El balance de víctimas se ha ido agravando día a día conforme avanzaban las labores de rescate: las últimas cifras oficiales se ya en el entorno de los 900 fallecidos confirmados en Nepal y China, con varios miles de personas todavía en paradero desconocido, entre ellas cientos de trabajadores de centrales hidroeléctricas y numerosos turistas extranjeros de más de una treintena de países. Nepal ha declarado zona catastrófica durante tres meses y mantiene desplegados entre 10.000 y 15.000 efectivos en las tareas de búsqueda, mientras la ONU y la Organización Mundial de la Salud han movilizado ayuda de urgencia ante el riesgo sanitario que enfrentan miles de familias desplazadas.
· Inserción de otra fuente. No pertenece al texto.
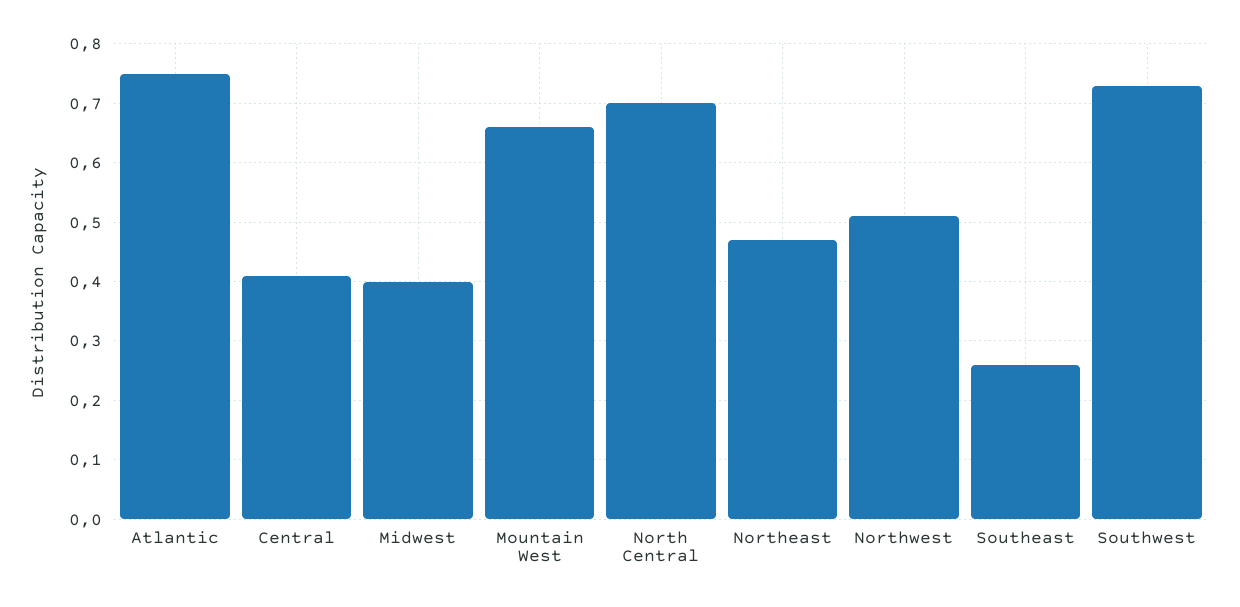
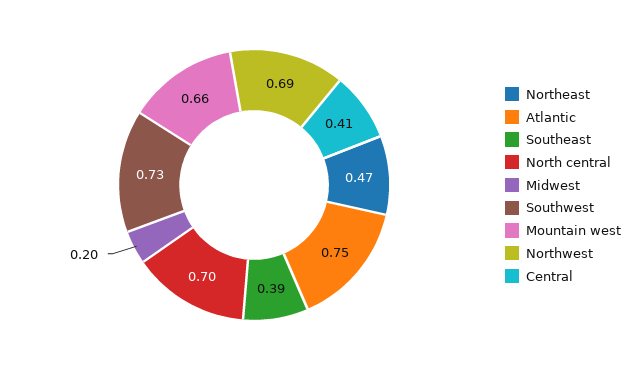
  {
    "Atlantic": 0.75,
    "Central": 0.41,
-   "Midwest": 0.4,
+   "Midwest": 0.2,
    "Mountain West": 0.66,
    "North Central": 0.7,
    "Northeast": 0.47,
-   "Northwest": 0.5,
+   "Northwest": 0.69,
-   "Southeast": 0.25,
+   "Southeast": 0.39,
    "Southwest": 0.73
  }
El papel del cambio climático

Diversos expertos consultados por medios internacionales han señalado que este tipo de fenómenos —avalanchas de hielo y roca que se transforman en riadas de lodo extraordinariamente móviles y destructivas— están directamente relacionados con el retroceso de los glaciares del Himalaya a causa del calentamiento global. El deshielo progresivo genera grandes volúmenes de agua que quedan retenidos tras presas naturales de hielo y sedimentos, cuya rotura puede provocar catástrofes repentinas y prácticamente imposibles de anticipar con los actuales sistemas de alerta. La región ya había sufrido un episodio similar en julio de 2025, cuando el vaciado de un lago supraglaciar en el Tíbet provocó otra crecida del mismo río Bhote Koshi.